GPUs can not be shared, but GPUs must be shared

This was originally going to be a lightning talk, but I can’t be there so I think that writing is more efficient.

Some resources are easy to share - CPUs can be easily oversubscribed, memory can be oversubscribed but not over-used. But some resources are different, in particular GPUs. On a cluster, they are extremely expensive, and they can not be shared securely in a multi-tenant environment securely (if we’re wrong on this, please correct us).

For months people asked us for GPUs, but we couldn’t efficiently put them into Jupyter - the efficiency of interactive use would be too low. For research maybe we could solve this by throwing money at it, but for a 500-person course that’s not possible. Eventually, one of my colleagues came up with the catchphrase: “GPUs can not be shared, but they must be shared”. It made me realize that we have to think far outside the box in order to tackle this problem. GPUs can not be shared, so we have to redefine what sharing even means.

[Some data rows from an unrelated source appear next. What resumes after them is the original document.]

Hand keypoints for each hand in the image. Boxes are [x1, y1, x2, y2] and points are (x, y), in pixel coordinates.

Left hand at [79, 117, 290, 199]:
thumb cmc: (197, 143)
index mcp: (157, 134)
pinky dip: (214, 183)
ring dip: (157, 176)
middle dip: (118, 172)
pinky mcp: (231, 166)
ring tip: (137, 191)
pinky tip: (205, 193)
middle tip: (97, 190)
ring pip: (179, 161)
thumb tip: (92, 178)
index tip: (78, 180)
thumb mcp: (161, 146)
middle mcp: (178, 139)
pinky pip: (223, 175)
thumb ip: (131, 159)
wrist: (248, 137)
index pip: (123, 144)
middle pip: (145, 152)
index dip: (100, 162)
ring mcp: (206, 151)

So, normal CPU-level multiprocess timesharing doesn’t work. So what are the other options?

We can share GPUs at the level of notebooks: have some sort of batch queue, entire notebooks are sent to the GPU to run. Or we can share GPUs at the levels of cells: try to send single cells to the GPU in some sort of batch/sharing system. Or is there something else?

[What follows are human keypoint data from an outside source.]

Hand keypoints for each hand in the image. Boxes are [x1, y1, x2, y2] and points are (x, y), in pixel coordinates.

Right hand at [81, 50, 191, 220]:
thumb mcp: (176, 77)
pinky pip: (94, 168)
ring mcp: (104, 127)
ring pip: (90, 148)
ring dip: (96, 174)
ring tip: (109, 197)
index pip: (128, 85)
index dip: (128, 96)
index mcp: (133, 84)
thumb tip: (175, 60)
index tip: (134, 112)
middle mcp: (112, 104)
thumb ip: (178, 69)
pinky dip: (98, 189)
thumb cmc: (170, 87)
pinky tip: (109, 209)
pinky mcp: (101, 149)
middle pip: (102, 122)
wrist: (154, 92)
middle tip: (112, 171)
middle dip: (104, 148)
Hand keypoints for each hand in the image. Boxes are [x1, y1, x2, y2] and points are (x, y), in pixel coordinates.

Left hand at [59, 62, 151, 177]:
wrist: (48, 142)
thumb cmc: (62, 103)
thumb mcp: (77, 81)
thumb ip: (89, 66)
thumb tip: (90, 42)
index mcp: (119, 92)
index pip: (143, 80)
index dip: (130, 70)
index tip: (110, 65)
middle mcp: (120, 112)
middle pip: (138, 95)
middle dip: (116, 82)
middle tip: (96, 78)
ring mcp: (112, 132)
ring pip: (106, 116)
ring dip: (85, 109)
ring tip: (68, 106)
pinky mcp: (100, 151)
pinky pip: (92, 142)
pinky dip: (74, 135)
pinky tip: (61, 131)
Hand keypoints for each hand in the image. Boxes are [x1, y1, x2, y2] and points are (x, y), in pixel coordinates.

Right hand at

One option is to share GPUs by whole notebooks: make an system to submit whole notebooks to a queue. It runs the notebook top to bottom, saves the output (maybe the state), and you can non-interactively examine those results an iterate. Huge disadvantage: non-interactive. But this is not so different than interactive debugging on dedicated machines then batch running after code works, so it’s a model that is similar to what people are used to. I’m working on an extension to make this easier (an incidentally, notebooks more like scripts): https://github.com/NordicHPC/nbscript

The other option I can think of is cell-level execution - there is a cell magic that serializes all notebook state, sends it to a remote execution environment (some sort of batch queue here, hopefully so fast that it’s not visible to users), runs, re-serializes the state, brings it back, and re-loads the new state into the notebook. Advantages: convenient, almost transparent. Disadvantages: not all state can be serialized. Proof of concept by colleague: https://github.com/murhum1/remote-notebook-cells (haven’t tested myself). Lightning talk by Russell Neches is also relevant here: github: ryneches/SummonUndead (can only post two links, sorry)

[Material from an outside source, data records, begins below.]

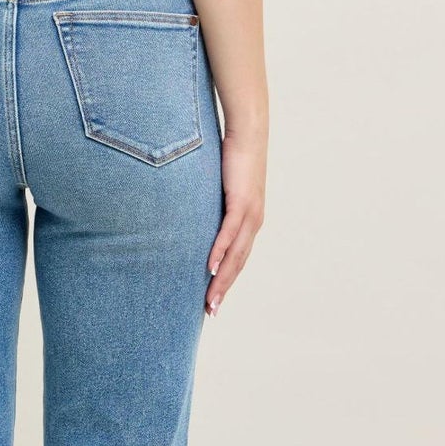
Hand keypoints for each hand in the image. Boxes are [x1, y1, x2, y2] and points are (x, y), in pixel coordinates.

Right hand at [205, 128, 264, 316]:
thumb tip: (191, 214)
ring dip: (222, 279)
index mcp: (249, 222)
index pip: (238, 259)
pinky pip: (229, 232)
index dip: (226, 282)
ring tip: (210, 299)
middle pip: (238, 264)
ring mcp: (250, 214)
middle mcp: (253, 222)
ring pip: (236, 254)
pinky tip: (210, 267)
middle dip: (224, 289)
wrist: (248, 133)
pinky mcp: (242, 202)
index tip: (213, 301)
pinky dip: (220, 251)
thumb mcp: (219, 187)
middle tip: (210, 312)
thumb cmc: (231, 157)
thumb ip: (211, 205)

I heard a rumor from Open Source Summit in Edinburgh about some way to dynamically add GPUs to and dynamically remove them from containers. This would allow some sort of API (context manager or cell magic) to get the GPU just for the cells that need it. I haven’t seen the container API to do this and wonder there will be problems with the code releasing the GPU.

Are there any more options? None are that good. What do you do?

Other options: throw money at problem (or let users throw money at it), buy slower cheaper GPUs for interactive use, allow full GPUs but with really short culling time.

1 Like

I don’t think this is very feasible, but I think one way for this to work well is for libraries to acknowledge this, and acquire/release GPUs on a per-call basis much more proactively. A GPU API that allows being kicked off the GPU by someone else and being seamlessly restored as needed (as the OS does all the time with CPU state) would go a long way. I have no idea how to do this in practice, but code blocks like:

with gpu:
    melt_glaciers_with_machine_learning()

would ensure that the GPU is not claimed while the notebook is idle, allowing better multi-tenant behavior.

Implementing the same multi-tenant “it’s okay to kick me out, as long as you put me back” at a lower level would make it work more like OS context switches, but I don’t know who has the expertise for doing something like that.